▶ **Passage to read**
☆ ☆ ☆
162. Find Peak Element
Solution
Linear Search
O(n)
class Solution:
def findPeakElement(self, nums: List[int]) -> int:
if len(nums) == 1:
return 0
elif len(nums) == 2:
return 0 if nums[0] > nums[1] else 1
else:
for i in range(len(nums)):
if i == 0 and nums[0] > nums[1]:
return 0
if i == len(nums) - 1 and nums[-1] > nums[-2]:
return len(nums) - 1
if nums[i] > nums[i] - 1 and nums[i] > nums[i + 1]:
return i
Another Lineary Search
Unlike the previous method which explicitly listed all conditions. This method implicitly considers all scenarios, including edge cases.
Iterate and always check if current is higher than the next number.
If not higher, then it's incrementing, keep going, in the worst case, if it increments to the end, return the last index.
If higher it's now higher than the previous and next number, because, by definition, current number is higher than all previous numbers.
class Solution:
def findPeakElement(self, nums: List[int]) -> int:
for i in range(len(nums) - 1):
if nums[i] > nums[i + 1]:
return i
return len(nums) - 1
Iterative Binary Search
Time Complexity: O(log2 n)
class Solution:
def findPeakElement(self, nums: List[int]) -> int:
l, r = 0, len(nums) - 1
while l < r:
m = (l + r) // 2
if nums[m] > nums[m + 1]:
# search left
r = m
else:
l = m + 1
return l
Test Cases
[1,2,3,1]
[1,2,1,3,5,6,4]
[2,1]
[1,2]
[6,5,4,3,2,3,2]
☆ ☆ ☆
▶ **Study material**
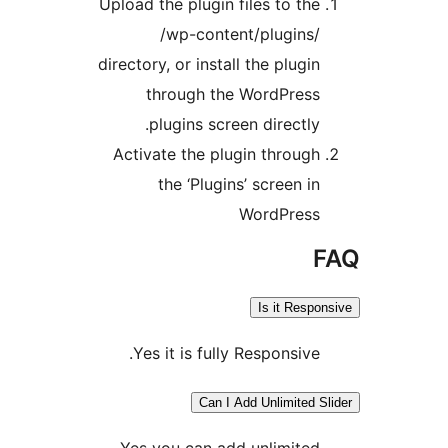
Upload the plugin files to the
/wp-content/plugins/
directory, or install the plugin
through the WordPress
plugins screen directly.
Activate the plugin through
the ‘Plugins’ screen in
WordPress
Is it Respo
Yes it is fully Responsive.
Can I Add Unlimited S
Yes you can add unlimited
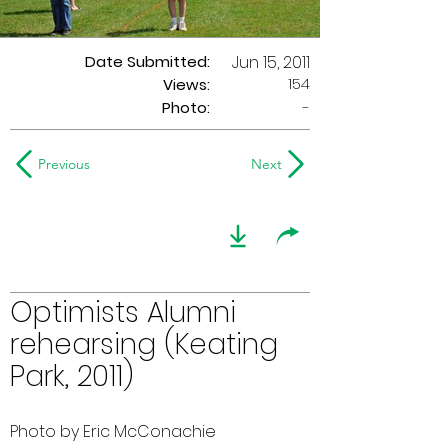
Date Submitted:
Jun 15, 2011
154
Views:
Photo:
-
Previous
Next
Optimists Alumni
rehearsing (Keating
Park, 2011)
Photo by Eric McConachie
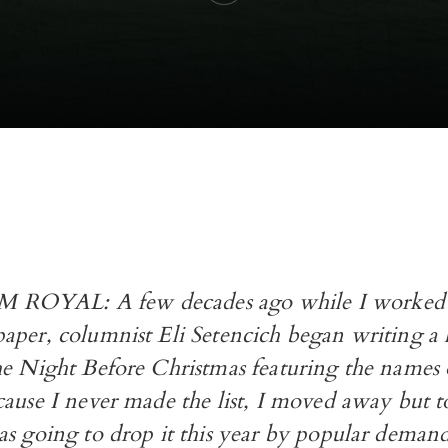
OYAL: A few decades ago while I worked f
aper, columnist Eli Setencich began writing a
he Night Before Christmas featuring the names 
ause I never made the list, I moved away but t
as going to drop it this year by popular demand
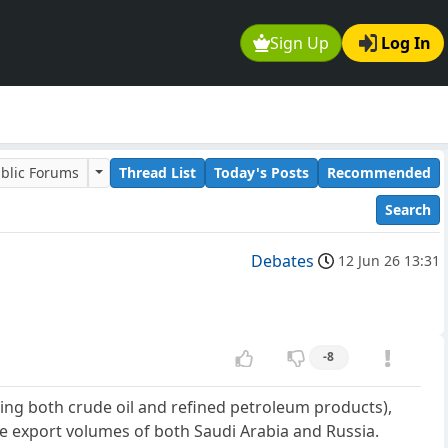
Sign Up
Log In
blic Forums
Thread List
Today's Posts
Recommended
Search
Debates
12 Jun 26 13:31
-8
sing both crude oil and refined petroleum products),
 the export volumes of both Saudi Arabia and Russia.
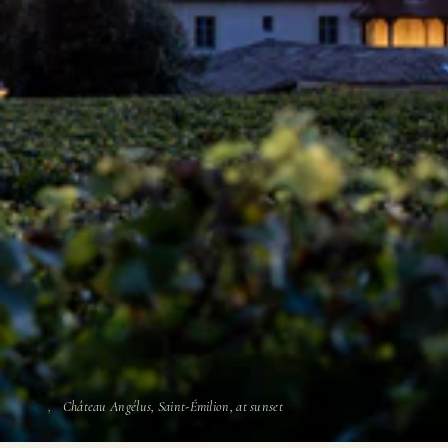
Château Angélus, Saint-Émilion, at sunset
☆ ☆ ☆
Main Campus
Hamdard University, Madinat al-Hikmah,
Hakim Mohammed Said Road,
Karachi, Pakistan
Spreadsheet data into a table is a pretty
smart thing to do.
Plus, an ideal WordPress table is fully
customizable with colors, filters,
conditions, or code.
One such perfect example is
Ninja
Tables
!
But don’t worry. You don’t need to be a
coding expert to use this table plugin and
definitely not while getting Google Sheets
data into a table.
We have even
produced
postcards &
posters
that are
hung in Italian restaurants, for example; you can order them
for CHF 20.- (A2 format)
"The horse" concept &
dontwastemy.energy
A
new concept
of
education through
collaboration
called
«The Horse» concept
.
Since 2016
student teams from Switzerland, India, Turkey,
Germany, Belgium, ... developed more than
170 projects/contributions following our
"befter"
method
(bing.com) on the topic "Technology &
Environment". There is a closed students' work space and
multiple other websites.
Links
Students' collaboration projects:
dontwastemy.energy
☆ ☆ ☆
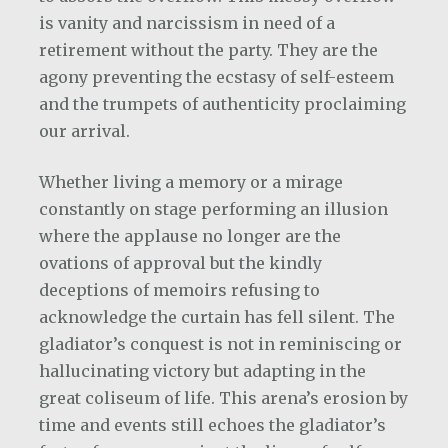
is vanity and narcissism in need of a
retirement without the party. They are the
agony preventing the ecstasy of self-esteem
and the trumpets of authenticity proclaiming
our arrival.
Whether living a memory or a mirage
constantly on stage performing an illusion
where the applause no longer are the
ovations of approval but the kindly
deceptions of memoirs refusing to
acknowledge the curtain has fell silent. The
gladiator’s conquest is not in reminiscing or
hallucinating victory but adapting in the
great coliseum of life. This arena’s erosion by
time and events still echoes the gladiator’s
☆ ☆ ☆
▶ **Action item**
Answer from the Find Peak Element text above:
(a) What time complexity does it give for the iterative binary search?
(b) In the second linear search, what is returned if the numbers keep increasing all the way to the end?
(c) How many test cases are listed at the end?

▶ **Written reply**
(a) O(log2 n)
(b) The last index, len(nums) - 1
(c) Five